=== WORK TO COMPLETE ===
Summarize the article below about the Bedlam rivalry in two sentences.

=== PAGE EXTRACT ===

Saturday will mark the 115th meeting between the two teams (7:30 p.m. ET, ABC), a series that is lopsided in Oklahoma’s favor, historically, with the Sooners leading 89-18-7. Despite that mark, the 21st-century Bedlam games have often been thrilling affairs with jaw-dropping moments and, usually, conference and/or national implications. It has become a regular stop for College GameDay, which will originate from the series’ location for the seventh time this weekend.
This time around, both teams are still in the hunt for a spot in the Big 12 championship game, so a win is crucial.
Before the latest edition, let’s take a look back at some of the wildest games in the series’ history:
1988: A classic (Oklahoma 31, Oklahoma State 28)
The 1988 edition of Bedlam was a true classic, with several dramatic moments in the final stanza. After a touchdown by eventual Heisman Trophy winner Barry Sanders gave Oklahoma State a four-point lead, the Sooners marched downfield to take it back. But the drive was riddled with mishaps.
Inside OSU territory, Sooners quarterback Charles Thompson pitched the ball to halfback Anthony Stafford, but the ball bounced off Stafford and onto the turf. Just before three orange jerseys could converge, Stafford pounced on it to keep possession. On the next play, Thompson threw a swing pass to freshman Mike Gaddis, who was hit hard and fumbled, but OU lineman Mark Van Keirsbilck jumped on it before roughly a half-dozen Cowboys could, setting up fourth-and-inches.

Per-instance keypoint data
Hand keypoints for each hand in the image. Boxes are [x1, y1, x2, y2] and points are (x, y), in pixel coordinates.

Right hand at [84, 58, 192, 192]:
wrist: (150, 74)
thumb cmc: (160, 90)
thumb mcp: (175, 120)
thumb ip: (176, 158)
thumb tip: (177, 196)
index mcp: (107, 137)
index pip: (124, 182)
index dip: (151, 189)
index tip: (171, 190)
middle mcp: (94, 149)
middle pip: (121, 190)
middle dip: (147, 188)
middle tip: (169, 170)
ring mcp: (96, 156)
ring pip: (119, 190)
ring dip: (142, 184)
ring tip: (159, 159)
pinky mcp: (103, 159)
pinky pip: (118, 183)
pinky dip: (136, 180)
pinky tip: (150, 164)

* * *

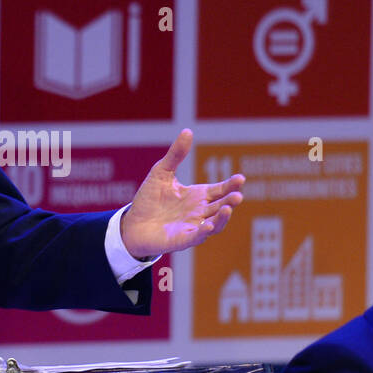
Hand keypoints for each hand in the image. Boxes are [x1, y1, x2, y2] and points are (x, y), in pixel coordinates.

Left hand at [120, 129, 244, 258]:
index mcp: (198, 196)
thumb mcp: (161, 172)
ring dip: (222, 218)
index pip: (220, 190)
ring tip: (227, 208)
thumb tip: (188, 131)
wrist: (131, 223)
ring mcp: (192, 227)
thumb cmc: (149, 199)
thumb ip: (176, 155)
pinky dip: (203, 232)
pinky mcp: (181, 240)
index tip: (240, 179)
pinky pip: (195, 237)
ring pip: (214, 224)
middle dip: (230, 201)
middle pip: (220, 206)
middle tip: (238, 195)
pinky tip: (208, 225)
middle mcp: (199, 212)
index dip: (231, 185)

=== THE ANSWER ===
Saturday's game will be the 115th meeting between Oklahoma and Oklahoma State, a series the Sooners lead 89-18-7, and both teams are still in the hunt for a spot in the Big 12 championship game. The 1988 game, a 31-28 Oklahoma win, was a classic in which the Sooners drove downfield after a Barry Sanders touchdown and recovered two fumbles along the way.